Palm Sunday is exciting – if even for just a moment, God’s
people got it: Jesus is King of kings and Lord of lords! Easter is thrilling – because the grave could
not contain Jesus, we know that we too will experience his victory over
death! Sandwiched between these days of
celebration is a Friday affixed to a seemingly misappropriated adjective, good.
“Black” Friday would fit well (Matt 27:45). But, “Black Friday” is the name reserved for
the day after Thanksgiving, a day that should
be good. “Good Friday” is the title we
reserve for that day in history when the only righteous man who ever lived died
for crimes he never committed. Why do we
call that day “good?”
As Christians we know the answer. We call it good because the crimes (sins) that
required Jesus’ death belonged to you and me.
I say “belonged” rather than “belong” because, in Christ, they are no
longer ours. “[A]s
far as the east is from the west, so far has he removed our transgressions from
us” (Psalm 103:12). In this beautiful
psalm, David is believing what God would do one day in Christ, “For our sake he
made him to be sin who knew no sin, so that in him we might become the
righteousness of God” (2 Corinthians 5:21).

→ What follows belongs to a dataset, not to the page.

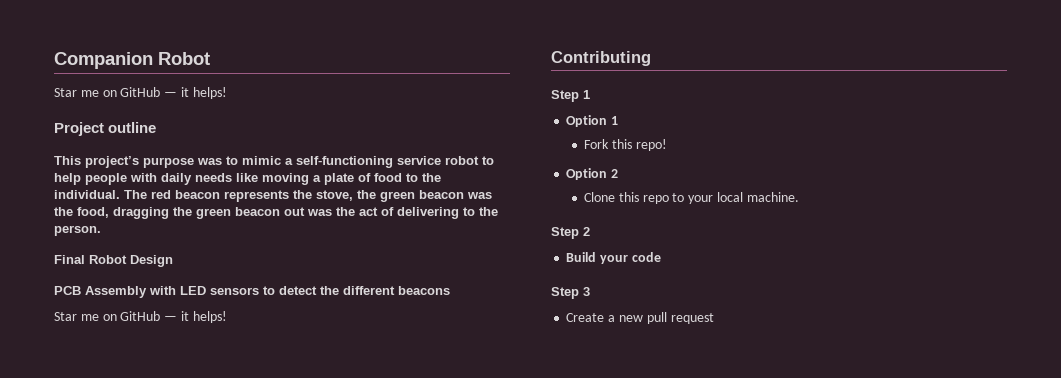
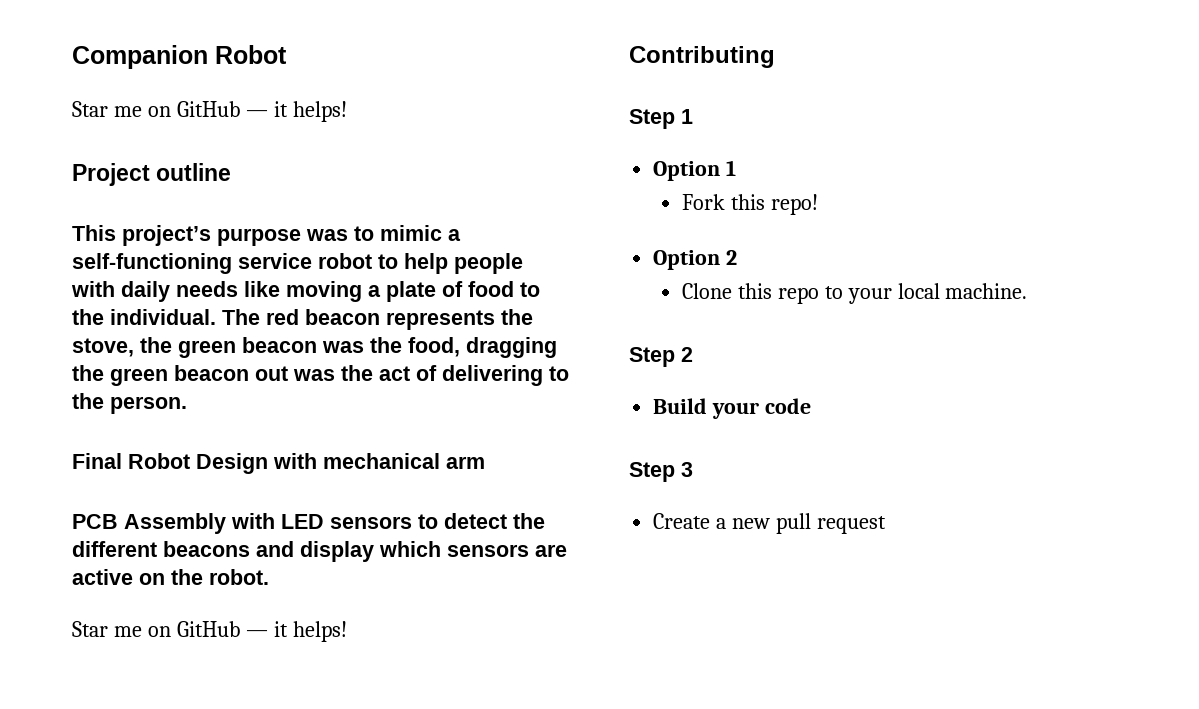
(173, 261) none -> [273,453,485,469] with mechanical arm
(450, 290) none -> [256,541,567,562] [72,569,269,585] and display which sensors are active on the robot.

Like a scarlet letter or a spot of cancer our sin was removed, with all
due fear and shame attached to it, to be remembered no longer. On the Cross, Jesus Christ absorbed all the
wrath due me (Romans 3:25), He purchased (ransomed) you from the slave market
of sin (1 Corinthians 6:19-20), He nullified the just and guilty verdict
against sinners (Romans 3:26), and He reconciled us into true familial
community with God (Romans 8:14-17)!
This was indeed a good day!
Let us not forget that God’s motive behind all
of this was his unfathomable love for us.
The geography of Psalm 103:12 would be true because of the dimensions of
the previous verse, “For as high as the heavens are above the earth, so great is his
steadfast love toward those who fear him” (Psalm 103:11). We call Good Friday “good” because we see the
full outpouring of God’s love for needy sinners. We
call Good Friday “good” because on that day the Father, for a moment, turned
his back on his Son, so that for eternity he could turn his face toward us.
Everything changed on Good Friday, and what
happened that day continues to change everything for those who find themselves
here: “But to all who did receive him, who believed in his name, he
gave the right to become children of God” (John 1:12). Do you believe? Have you received what God offers? Are you his child? Good Friday beckons all who will hear the gracious invitation.